In a recent interview with Academic Impressions, Bernadette Jungblut, West Virginia University’s director of assessment and retention, noted with some dismay that too frequently institutions have used data on individual courses’ D/fail/withdraw rates primarily as a means of performance evaluation for faculty, rather than partnering with faculty in taking a closer look at the DFW rates for clues to identify specific challenges students are having.
Jungblut suggests that historical and current DFW is a particularly effective indicator that can be used to inform proactive rather than punitive action. Indeed, many institutions have begun identifying students taking courses with high DFW rates as “at risk.” On one level, this is a useful move — if it prompts both faculty and those charged with student retention to monitor real-time, operational data on students in those courses closely.
But this is only a preliminary move, taking a “broad brush stroke” approach to tracking the students taking these courses. With a limited amount of digging into student data, it’s possible to take a much more sophisticated and effective approach to identifying and supporting at-risk students in high-DFW courses.
Jungblut offers these ideas.
Taking a Closer Look at Your Data
Have you looked at your historical DFW data and segmented it by level of student preparedness?
For example, West Virginia University assigns a five-scale institutional rating to each entering student, designating their level of academic preparedness, from IR-1 (highest) to IR-5 (lowest). If in looking at your historical data you find that a given course’s DFWs are almost all IR-4 or IR-5, this may indicate that many of the students are simply unprepared to succeed in the course. You could respond with developmental courses or with an intensive inter-session to help students get up to speed.
But what if your DFW has been more evenly spread across both the academically prepared and the unprepared? The issue might be pedagogy — but it also might not be. It might be a matter of setting the right expectations for students. Perhaps you need to:
- Establish a summer bridge or “STEM boot camp” program to help entering students prepare for the rigor and workload of the first term. (For an example, see our August 2012 article on summer bridge programs.)
- Address the issue with a smarter approach to developmental advising. For example, are all entering students who are interested in a STEM major being advised to take two labs and a math course in their first term (in order to graduate in four years)? If those courses have high DFW rates, reconsider that first term course load. Would it be better to advise a lighter first term and, if the student needs to complete in four years, advise summer session courses? How necessary is it that students take two labs and math in their first term?
Interviewing Your Faculty
Besides taking a more sophisticated look at your quantitative data, Jungblut advocates for a qualitative approach as well — focus groups with students and interviews with faculty. Approaching faculty as partners and as knowledgeable resources can lead to some crucial discoveries.

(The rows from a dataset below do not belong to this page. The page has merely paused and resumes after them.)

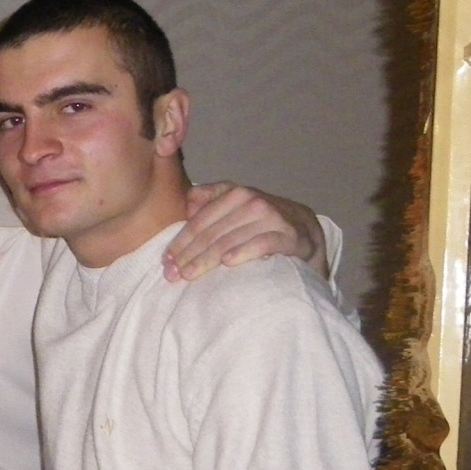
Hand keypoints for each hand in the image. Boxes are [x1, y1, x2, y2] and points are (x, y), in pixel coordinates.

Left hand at [165, 183, 324, 282]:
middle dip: (188, 255)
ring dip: (206, 260)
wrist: (304, 229)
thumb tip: (187, 199)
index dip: (180, 242)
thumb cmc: (262, 221)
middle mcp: (252, 202)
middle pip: (211, 234)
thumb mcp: (237, 204)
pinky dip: (243, 253)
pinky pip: (261, 244)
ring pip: (230, 240)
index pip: (200, 221)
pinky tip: (227, 263)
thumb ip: (212, 198)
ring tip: (189, 275)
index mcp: (235, 194)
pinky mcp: (289, 236)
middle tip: (172, 275)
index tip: (166, 261)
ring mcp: (271, 218)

Jungblut cites the case of an introductory chemistry course with a high DFW rate. In this case, a full suite of intervention and student support had been put in place, including facilitated and peer-led team tutoring, extended faculty office hours, and support from teaching assistants. Yet the DFW rates were not dropping, much to the frustration of the faculty. Jungblut began interviewing faculty to learn what students most needed in order to succeed in the course. The chemistry faculty concurred that two issues were contributing to a high fail rate:
- Some students lacked essential mathematical skills.
- Students were realizing this lack too late in the semester.
West Virginia University is now piloting a project in which the chemistry course is split into two 8-week courses, rather than the usual single 16-week course. If students don’t pass the first, eight-week segment, that triggers a series of diagnostics to determine what is preventing their success. Some are routed to an 8-week course to develop the missing skills and knowledge, during the second half of the term. If the student passes that skills course, they then retake the chemistry course.
In this way, rather than have the student sit in the chemistry course for 16 weeks and fail, and then try to fill the skill gap the following term, the student who would not have succeeded in the course spends the second half of the term acquiring the skills needed to do so, while continuing to earn credit. “This cuts the timeline in half,” Jungblut notes.
The interviews with faculty are critical because the quantitative data alone may not tell you why students are struggling. For instance, you might find in some majors that helping students prepare for a major may involve expectation-setting as much as it involves addressing gaps in skills or knowledge.
Jungblut cites the example of undergraduate geology courses at West Virginia University. For some time, these courses were seeing high DFW rates, even though the students did not appear to lack the foundational skills needed to succeed in the course. Then Jungblut held interviews with the faculty in the department, asking what students most needed to attend to during the course. Faculty expressed concern that, while students seemed to be trying to write down everything said during lectures, the faculty wanted students to focus on the geology drawings and descriptions provided in lecture. Many of the students seemed unaware of faculty expectations about extracting key information from lectures.
As one step toward a solution, the geology department is preparing an online video tutorial for students in which faculty will clarify these expectations.